If only users of good software would propose good solutions to the folks that write that good software, these issues probably wouldn’t persist
How would you propose something be implemented to “sometimes” install v24 and “sometimes not”? To me, this is really the underlying problem here that I can’t say I understand. If you can describe when/why v24 is actually needed and when it is not, then coming to a solution is much more likely to happen. As it stands, I don’t know how I could reproduce the issue in order to propose a solution that improves the status quo. All I can see is “if I assign v24, then it is required.” But, that doesn’t really tell the story completely–we don’t even know what software you’re actually talking about.
I also get the “needing to install things in a certain order,” but what do you propose the behavior of Immy should be in the event that one of those items fail if you don’t create a “dependency chain” (as @Dakota_Lewis described, which I agree with) besides stopping/failing the entire session over it?
Why does v24 fail to install?
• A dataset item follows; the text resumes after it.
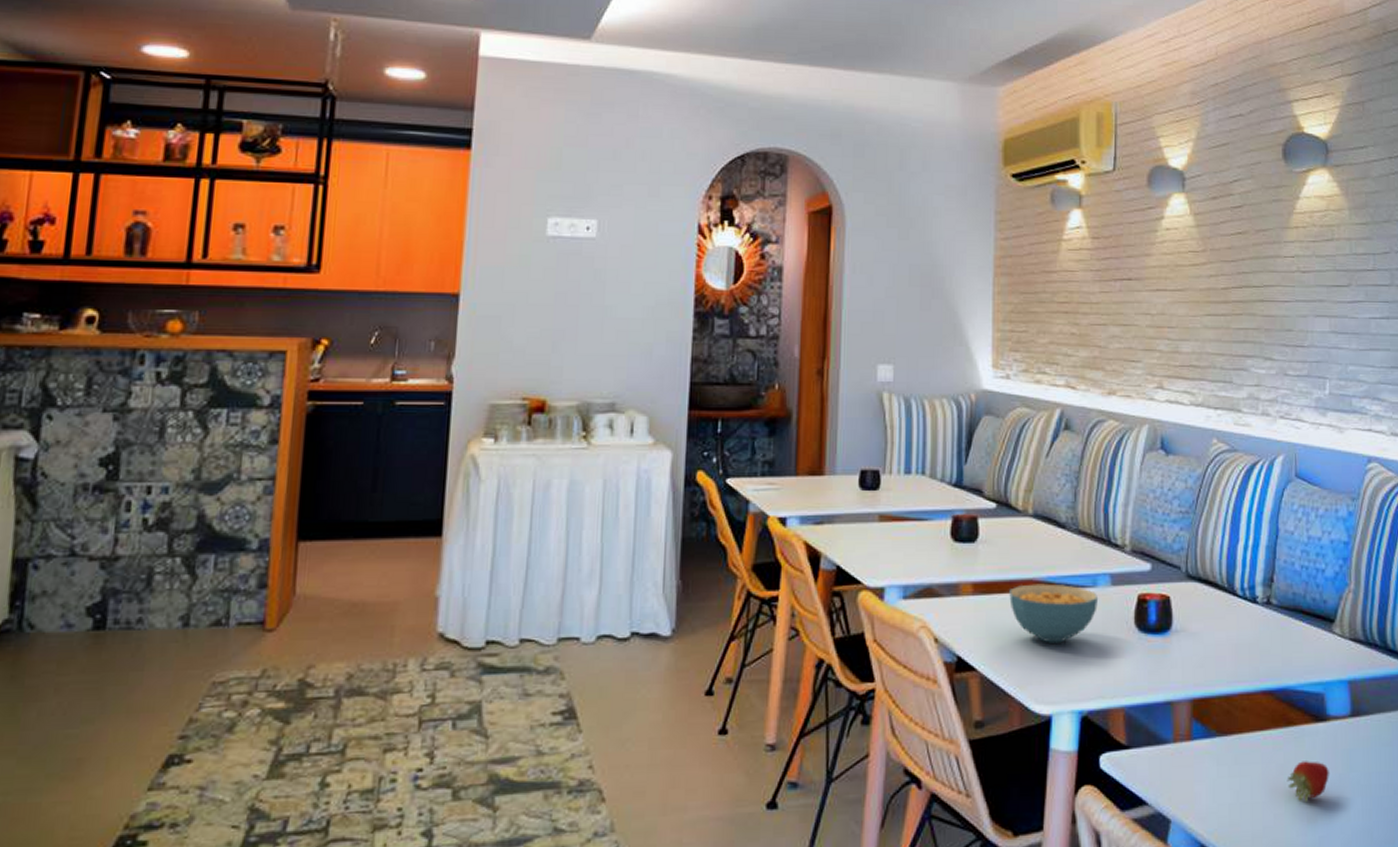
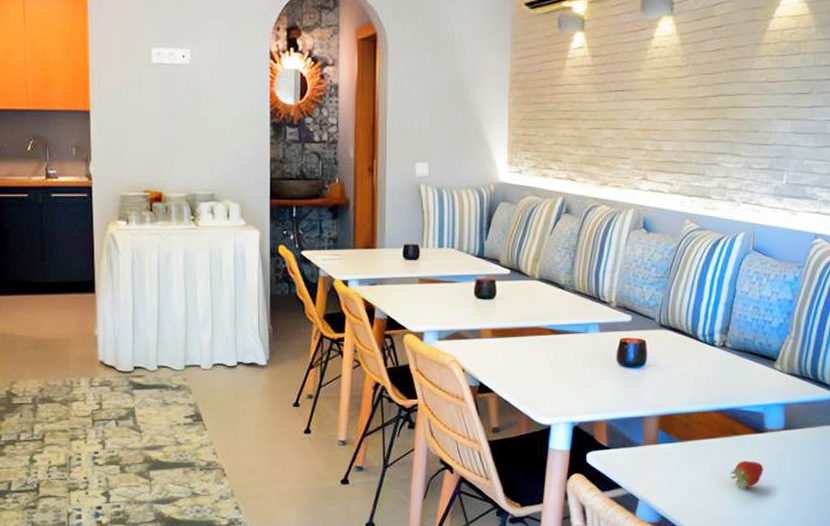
cereal bowl: present [1009,583,1099,643] -> none [520,330,589,374]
Is that something that’s addressable?
I wouldn’t really care for the appropach of aborting the session, but you could create a task that checks for successful installation of v24, and if it fails, abort the entire session.
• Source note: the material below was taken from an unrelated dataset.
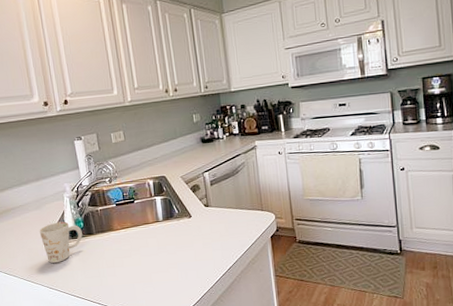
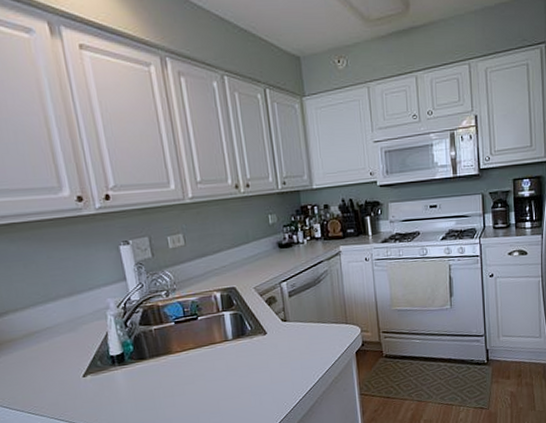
mug: present [39,221,83,263] -> none [74,345,133,397]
Alternatively, you could write a test for v32 to uninstall/reinstall if it detects that v24 was installed on a later date/time than v32. But, I don’t know if that also means the final application needs to be reinstalled as well? (And if so, a similar test could be written for that software also).
Trying to help out here–but the necessary details to help are just not there–and also seems like the dependency chain already solves the problem, other than the “sometimes” problem that hasn’t been defined.
One “feature” that may get you what you want is the concept that I’ve floated with @DarrenDK a time or two that I call a “Deployment Group” that is an ordered list of deployments that can have an overarching set of parameters that feed into the parameters of the deployments within the group.
Then, there is a feature being worked on called “Child Actions” that allows a single task to create “children” that each report their own compliance (think Windows Updates, and the child actions are all of the individual windows updates being installed).
Not sure if any of that helps you at all, but if not, give us some more specific details so we can try to understand how to effectively solve the problem with Immy.